Extracted page text data

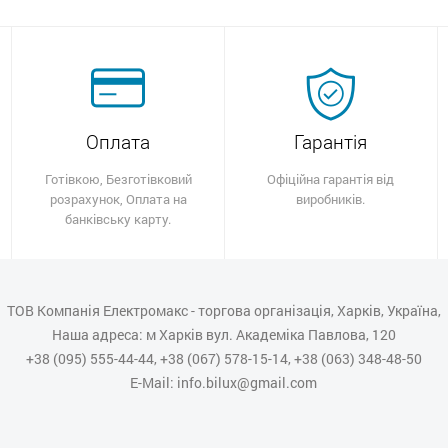
Оплата
Гарантія
Готівкою, Безготівковий
Офіційна гарантія від
розрахунок, Оплата на
виробників.
банківську карту.
ТОВ Компанія Електромакс - торгова організація, Харків, Україна,
Наша адреса: м Харків вул. Академіка Павлова, 120
+38 (095) 555-44-44, +38 (067) 578-15-14, +38 (063) 348-48-50
E-Mail: info.bilux@gmail.com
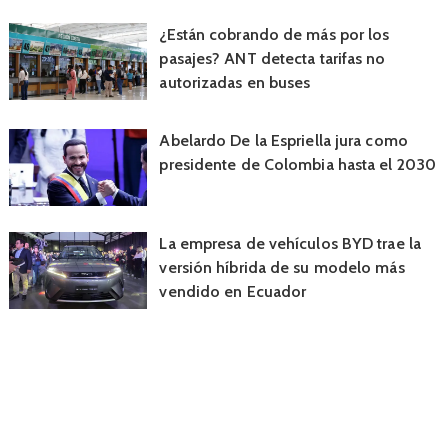
¿Están cobrando de más por los
pasajes? ANT detecta tarifas no
autorizadas en buses
Abelardo De la Espriella jura como
presidente de Colombia hasta el 2030
La empresa de vehículos BYD trae la
versión híbrida de su modelo más
vendido en Ecuador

## [REQUIRED ACTION]
Can the lines from the start of the records through the line with "Abelardo De la Espriella jura como" be given again exactly, with the pictures left out?

## [ANSWER BOX]
Оплата
Гарантія
Готівкою, Безготівковий
Офіційна гарантія від
розрахунок, Оплата на
виробників.
банківську карту.
ТОВ Компанія Електромакс - торгова організація, Харків, Україна,
Наша адреса: м Харків вул. Академіка Павлова, 120
+38 (095) 555-44-44, +38 (067) 578-15-14, +38 (063) 348-48-50
E-Mail: info.bilux@gmail.com
¿Están cobrando de más por los
pasajes? ANT detecta tarifas no
autorizadas en buses
Abelardo De la Espriella jura como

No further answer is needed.